If your company has chosen to ignore the GDPR, you are only one data breach away from being discovered. Note that your company could face significant fines as a result of your failure to comply. The fines are purposely stiff so as to serve as a deterrent.

More about the GDPR

Although the GDPR wasn’t fully implemented until 2018, it didn’t come about overnight. It was actually four years in the making before its official policies were actually drafted. Regulators worked long and hard to come up with comprehensive guidelines that would suit the purpose for which the legislation was intended.

The GDPR supersedes both the Data Protection Directive 1995 and Data Protection Act 1998. It contains many of the same provisions as the previous regulations along with several new provisions. The two biggest differences are found in who the GDPR applies to and the rights consumers have under the legislation.

In terms of the former, the GDPR applies to any business collecting and using the personal data of customers residing in the European Union (EU). This is pretty sweeping. It means a company is not excluded just because it is not located on EU soil. The legislation applies if even just one of your customers is an EU resident.

Moving on to consumer rights, the GDPR requires companies to prove compliance on demand. Both customers and Supervisory Authorities can request, at any time, proof of your company’s compliance. You must submit that proof. A failure to do so will almost certainly get your company in trouble.

The EU is taking this seriously

It might be difficult for some small businesses to understand what the big deal is. Business owners might wonder why the EU is taking this so seriously. It all boils down to the simple fact that just one GDPR data protection act breach puts a lot of personal information in jeopardy. That personal information often holds the keys to discovering anything and everything about the people it represents.

We have all heard stories about massive data breaches at huge corporations. Virtually no sector has been left untouched. Hackers have hit large retail banks, Hollywood movie studios, big-box retailers, and on and on. Every data breach produces personal information that can be sold on the dark web to people who have no qualms about stealing whatever they can get.

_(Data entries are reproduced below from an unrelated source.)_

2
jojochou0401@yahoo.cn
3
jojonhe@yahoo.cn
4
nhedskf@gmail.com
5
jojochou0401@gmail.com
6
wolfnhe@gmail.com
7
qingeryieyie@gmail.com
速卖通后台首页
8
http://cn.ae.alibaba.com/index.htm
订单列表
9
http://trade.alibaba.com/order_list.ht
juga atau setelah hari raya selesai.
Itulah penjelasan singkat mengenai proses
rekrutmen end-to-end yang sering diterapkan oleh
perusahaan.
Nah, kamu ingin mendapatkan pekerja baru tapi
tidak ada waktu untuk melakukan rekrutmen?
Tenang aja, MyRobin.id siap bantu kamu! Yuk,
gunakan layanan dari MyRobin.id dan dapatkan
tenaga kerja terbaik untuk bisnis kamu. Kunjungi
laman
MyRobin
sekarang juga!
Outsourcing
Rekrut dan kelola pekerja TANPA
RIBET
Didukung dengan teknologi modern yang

Even worse is the possibility of using someone’s personal information for blackmail, extortion, or even to assume their identity. We are long since past the days when bank account numbers were the only thing at risk. We now live in a world in which a single data breach can completely destroy countless lives.

The GDPR post-Brexit

If you own a business located in the UK, you might be wondering what happens to the GDPR once Brexit is finally completed on 31st October 2019. The simple answer is nothing. UK leaders have already stated their commitment to upholding the GDPR even after the UK leaves the EU.

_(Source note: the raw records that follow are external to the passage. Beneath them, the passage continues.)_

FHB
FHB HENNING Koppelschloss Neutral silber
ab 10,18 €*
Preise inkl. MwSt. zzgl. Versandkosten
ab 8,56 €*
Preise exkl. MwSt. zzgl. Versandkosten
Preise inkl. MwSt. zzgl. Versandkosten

That means your business will still be subject to the GDPR regulations in every way. It is also assumed that the rights of UK citizens will still be upheld just as if they were EU citizens. There is, for all intents and purposes, no resolve to break with any provision of the GDPR following Brexit.

What you should do

It would be inappropriate to close this post without mentioning what you can do as a business owner. If your company has made no concerted efforts to understand and comply with the GDPR, the first step is to have your data protection policies audited by a reputable organisation. An audit will determine how compliant your organisation currently is.

In the event that changes need to be made, the same company that provided the audit should be able to offer good recommendations. You should heed those recommendations with all seriousness.

Remember, ignoring the GDPR is foolish. Any company that does so is taking a risk not worth taking. That company is just one data breach away from not only being discovered but also jeopardising the welfare of its clients.